___ DOCUMENT EXCERPT ___
9.11 Quick Revision -- Cheat Sheet for All 12 System Designs
Use this file for last-minute review before interviews. Each design is condensed
to its essential components, key decisions, and common pitfalls.
Comparison Table: All 12 Systems at a Glance
| # | System | Read/Write | Consistency | Real-time? | Core Pattern |
|---|
| 9.11.a | URL Shortener | Read-heavy (100:1) | Eventual | No | Key-value lookup + cache |
| 9.11.b | Rate Limiter | Read-heavy | Strong (approx) | Yes | Atomic counters + sliding window |
| 9.11.c | Chat System | Write-heavy | Eventual | Yes | WebSocket + pub/sub |
| 9.11.d | Social Media Feed | Read-heavy | Eventual | Near-RT | Fan-out (hybrid push/pull) |
| 9.11.e | Video Streaming | Read-heavy | Eventual | Yes (live) | CDN + adaptive bitrate |
| 9.11.f | E-Commerce | Mixed | Strong (orders) | No | Microservices + SAGA |
| 9.11.g | Notification Sys. | Write-heavy | At-least-once | Yes | Priority queues + fan-out |
| 9.11.h | File Storage | Mixed | Eventual (sync) | Near-RT | Chunking + dedup + sync |
| 9.11.i | Search Engine | Read-heavy | Eventual | No | Inverted index + ranking |
| 9.11.j | Ride Sharing | Write-heavy (location) | Strong (trips) | Yes | Geospatial index + matching |
| 9.11.k | Payment System | Write-heavy | Strong (ACID) | No | Idempotency + double-entry ledger |
| 9.11.l | Monitoring System | Write-heavy | Eventual | Yes | Time-series DB + alerting |
Detailed Dimension Comparison
Data Volume and Throughput
| System | Write Rate | Read Rate | Storage (yearly) |
|---|
| URL Shortener | 40/sec | 4,000/sec | 3.6 TB |
| Rate Limiter | 1M checks/sec | 1M checks/sec | 2 GB (in-memory) |
| Chat System | 230K msgs/sec | Variable | ~4 TB |
| Social Media Feed | 5,800 posts/sec | 300K feed loads/sec | ~20 TB |
| Video Streaming | 500 hrs/min upload | 50M concurrent views | 400+ PB |
| E-Commerce | 115 orders/sec | 5,800 searches/sec | ~50 TB |
| Notification Sys. | 116K notifs/sec | N/A (push) | ~10 TB |
| File Storage | 1,150 uploads/sec | Variable | 50 PB |
| Search Engine | Crawl: batch | 100K queries/sec | 10 TB (index) |
| Ride Sharing | 1.25M loc/sec | 500K geo queries/sec | ~970 TB (loc.) |
| Payment System | 580 TPS | 2,900 API calls/sec | ~36 TB |
| Monitoring System | 10M points/sec | 5K dashboard q/sec | ~81 TB (compressed) |
Primary Database Choices
| System | Primary DB | Cache/Fast Store | Analytics Store |
|---|
| URL Shortener | DynamoDB / Cassandra | Redis | ClickHouse |
| Rate Limiter | N/A | Redis (Lua scripts) | N/A |
| Chat System | Cassandra | Redis (sessions) | N/A |
| Social Media Feed | Cassandra | Redis (feeds, graph) | N/A |
| Video Streaming | PostgreSQL + S3 | CDN | ClickHouse |
| E-Commerce | PostgreSQL | Redis (cart, catalog) | Elasticsearch |
| Notification Sys. | PostgreSQL | Redis (dedup) | N/A |
| File Storage | PostgreSQL (metadata) | Redis (sync state) | N/A |
| Search Engine | Custom (inverted index) | N/A | N/A |
| Ride Sharing | PostgreSQL (trips) | Redis GEO (location) | Druid |
| Payment System | PostgreSQL (ACID) | Redis (idempotency) | N/A |
| Monitoring System | Custom TSDB | In-memory head block | Elasticsearch (logs) |
Per-System Summaries
9.11.a URL Shortener (TinyURL)
___ COLLECTED MATERIAL ___
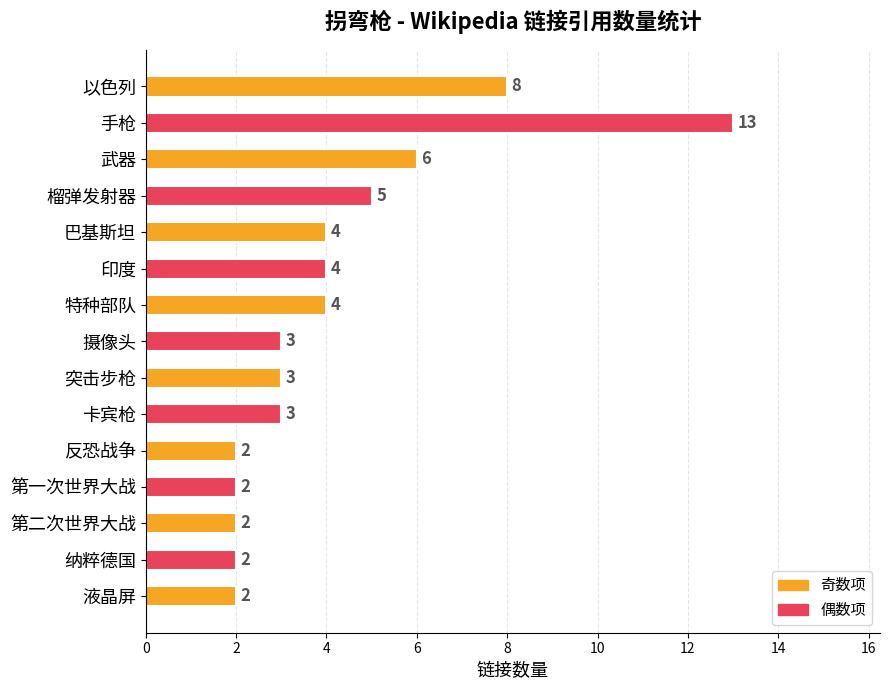

What is the difference between the maximum and minimum values?

11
___
INSTRUCTIONS:
a - In the system design cheat sheet, copy everything from "9.11 Quick Revision" down to "and common pitfalls.", changing "interviews" to "exams".
b - Answer these questions from the system design cheat sheet:
(i) What core pattern is given for the Payment System?
(ii) How much yearly storage is listed for the URL Shortener?
(iii) Which analytics store does Ride Sharing use?

RESULTS BY TASK:
a -
9.11 Quick Revision -- Cheat Sheet for All 12 System Designs
Use this file for last-minute review before exams. Each design is condensed
to its essential components, key decisions, and common pitfalls.

b -
(i) Idempotency + double-entry ledger
(ii) 3.6 TB
(iii) Druid